Wenn du mich fragst, dann ist das ziemlich viel „loben“. Aber was heißt das jetzt? Wie kann man Gott eigentlich loben? - mit seiner Seele, mit seinem Leben an einem Tag? Schau mal nach den ganzen Gründen, warum David Gott hier loben möchte. Da sind auch nochmal einige im Lied Lobe den Herrn meine Seele (FJ 4, 37) formuliert. Und überleg für dich selbst: Warum will ich Gott loben? Warum? Und was davon gilt unabhängig von meinen konkreten Umständen? Lass dich motivieren von all den coolen Dingen, die es zu sagen gibt, denn: „ich will das Gute nicht vergessen, dass er für mich tut“ (Vers 2).

Psalm 34

Lies mal am Stück. Spürst du diese Euphorie und tiefe Dankbarkeit? Ich greife hier mal zwei Verse raus, finde gern deine eigenen „Kernverse“ :-)

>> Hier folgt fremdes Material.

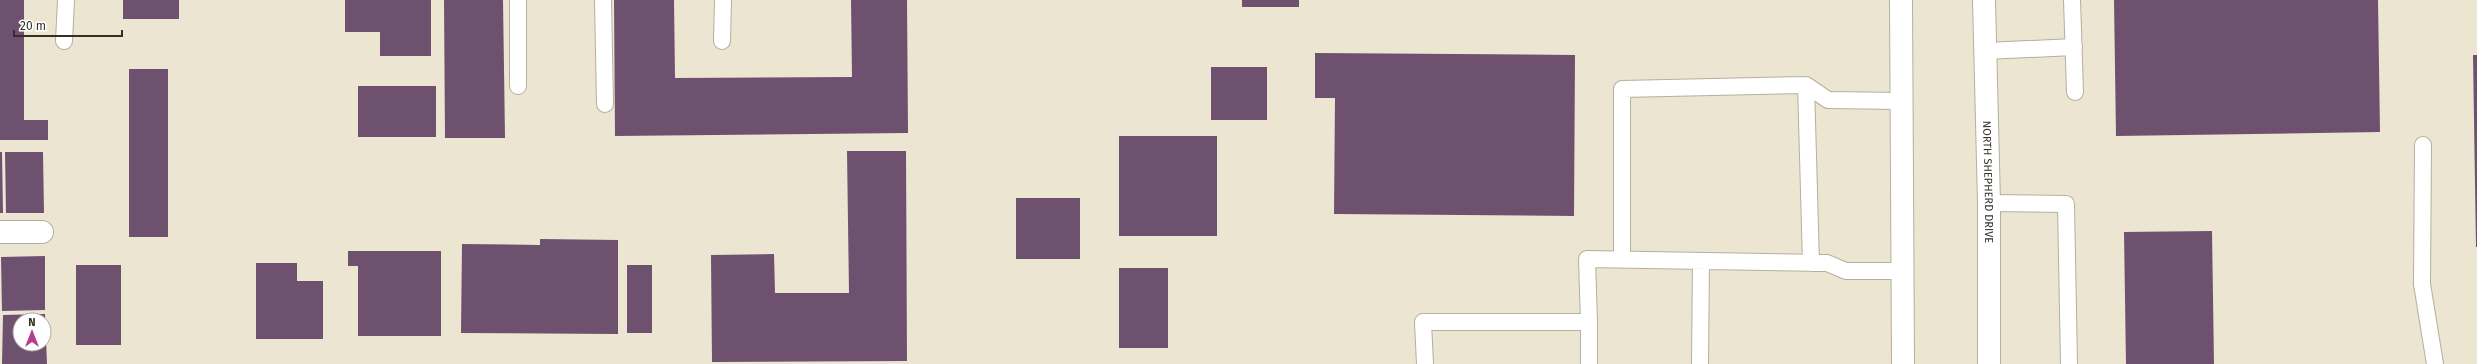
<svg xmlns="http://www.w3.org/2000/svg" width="2477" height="364" viewBox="0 0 2477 364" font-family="'Fira Sans',sans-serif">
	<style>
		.building { fill: #6e516f; fill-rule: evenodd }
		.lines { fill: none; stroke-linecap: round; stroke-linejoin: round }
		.lane-casing { stroke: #b5af9d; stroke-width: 18 }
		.street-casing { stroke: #b5af9d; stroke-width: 24 }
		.primary-casing { stroke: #b5af9d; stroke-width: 24 }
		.lane { stroke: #fff; stroke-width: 16 }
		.street { stroke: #fff; stroke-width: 22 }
		.primary { stroke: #fff; stroke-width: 22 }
		.labels { text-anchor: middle; stroke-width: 4; stroke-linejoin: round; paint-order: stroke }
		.street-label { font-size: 11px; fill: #333029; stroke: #fff }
	</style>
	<rect width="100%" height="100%" fill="#ebe5d2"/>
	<!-- building -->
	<path class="building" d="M0,0H24V120H48V140H0Z
		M123,0H179V19H123Z
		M345,0H431V56H380V32H345Z
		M444,0H503L505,138H445Z
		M614,0H674L675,78L852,77L851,0H907L908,133L615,136Z
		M1242,0H1299V7H1242Z
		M2114,0H2378L2380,132L2116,136Z
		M1315,53L1575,55L1574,216L1334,214L1335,98H1315Z
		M2473,55H2477V247H2476Z
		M1211,67H1267V120H1211Z
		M129,69H168V237H129Z
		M358,86H436V137H358Z
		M1119,136H1217V236H1119Z
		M847,151H906L907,361L712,362L711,255L774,254L775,293H849Z
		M0,152H2L3,213H0Z
		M5,152H43L44,213H6Z
		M1016,198H1080V259H1016Z
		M2212,231L2214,364H2126L2124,232Z
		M540,239L618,240V334L461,333L462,244L540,245Z
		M348,251H441V336H358V266H348Z
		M45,256V310L2,311L1,257Z
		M256,263H297V281H323V339H256Z
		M76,265H121V345H76Z
		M627,265H652V333H627Z
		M1119,268H1168V348H1119Z
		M45,314L47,364H2L3,315ZM20,320H44V344H20Z"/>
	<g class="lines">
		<defs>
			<path id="lane" d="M518,0V86
				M603,0L605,104
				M2072,0L2075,92
				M64,41L66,0
				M722,41L723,0
				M1985,51L2074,47
				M1806,85L1811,263
				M2423,145L2422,284L2435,364
				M1989,203L2066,204L2069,364
				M1622,260V89L1806,85L1828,100L1901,101
				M1589,322L1587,259L1827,263L1846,271H1902
				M1425,364L1423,322H1589V364
				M1700,364L1701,261"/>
			<path id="street" d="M0,232H42"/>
			<g id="primary">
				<path d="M1901,0L1903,364"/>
				<path id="s1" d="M1984,0L1989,203V364"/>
			</g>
		</defs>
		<!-- lane casing -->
		<use href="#lane" class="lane-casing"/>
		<!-- street casing -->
		<use href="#street" class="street-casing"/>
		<!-- primary casing -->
		<use href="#primary" class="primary-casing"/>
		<!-- lane -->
		<use href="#lane" class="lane"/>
		<!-- street -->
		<use href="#street" class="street"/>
		<!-- primary -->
		<use href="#primary" class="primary"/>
	</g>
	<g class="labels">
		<!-- street labels -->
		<g class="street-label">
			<text dy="4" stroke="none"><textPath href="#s1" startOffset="182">NORTH SHEPHERD DRIVE</textPath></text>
		</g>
	</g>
	<!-- north arrow -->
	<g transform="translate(32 332)"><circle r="19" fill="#ffffff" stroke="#adaca9"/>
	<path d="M0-3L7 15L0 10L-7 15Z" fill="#b63c8f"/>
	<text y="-6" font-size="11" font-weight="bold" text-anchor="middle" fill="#333029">N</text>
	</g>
	<!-- scale -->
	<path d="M14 30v6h108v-6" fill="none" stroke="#333029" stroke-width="2"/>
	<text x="20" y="30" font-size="12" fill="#333029" stroke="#ffffff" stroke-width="3" paint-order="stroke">20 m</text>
</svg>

Vers 9: „Freuen darf sich, wer auf ihn vertraut“ Selbst, wenn deine Situation dir gerade nicht so perfekt und gnadenreich vorkommt, dann ist es eine besonders coole Erfahrung, zu spüren, wie man schon im Vertrauen auf Gutes Freude empfinden kann!

Vers 12: „Meine Kinder, kommt und hört mir zu! Ich will euch lehren, den Herrn ernst zu nehmen.“ Das sagt sich so leicht und ist doch herausfordernd: Den Herrn ernst nehmen - wir dürfen Gott beim Wort nehmen. Nachfolgend sind viele Zusagen aufgelistet. Welche ist dir wichtig? Denk nicht nur, es wäre schön wenn… - wir dürfen in der Erwartung leben, dass Gott handelt. Dass Gott wirklich Macht hat, kommt auch in dem Lied Höher (FJ 5, 79) zum Ausdruck. Du darfst dich ruhig beeindrucken lassen :-)

Psalm 23

Ja ich weiß, den haben viele bestimmt schon so so oft gehört. Trotzdem, lass dich darauf ein, ihn noch mal ganz neu zu lesen. Nimm dir mal einen Augenblick und bemühe deine Vorstellungskraft: Wie wäre es, auf dieser Wiese zu stehen und umsorgt zu werden? Und wie im dunklen Tal? Mal es dir aus, wie es wirklich sein könnte (und nicht so wie im idyllischen Bilderbuch :-) Und jetzt überleg wieder, was das für dich heißt - heute im Hier und Jetzt. Spul den Psalm nicht einfach runter, nimm es als Chance, Neues zu entdecken. Dabei kann dir vielleicht die Beschreibung aus den Liedern „Ich will dir danken, Herr“ (FJ 5, 52) oder Das, was ich brauch, bist du (FJ 5, 120) helfen. Sei mal kurz das Schaf, dass sich nicht fürchten muss, weil es weiß, dass jemand mit ihm ist.

Habt eine gesegnete Woche :-)

24.3. bis 30.3. - Bergpredigt: Math. 5-7

Da Jesus in der Bergpredigt viele verschiedene Themen anspricht, sind die Fragen auf einzelne Abschnitte bezogen. Es lohnt sich auch die Abschnitte ohne Fragen zu lesen ;)

5, 1-12

Was heißt für mich selig oder glücklich zu sein?

5, 21 - 6,18 und 7, 1-6

Wo finde ich mich in den Beschreibungen wieder?

6, 19-33 und 7, 7-11

Worüber sorge ich mich? Wann habe ich Gottes Versorgung erbeten und auch erlebt?

7, 24-28

Worauf möchte ich in dieser Woche besonders achten?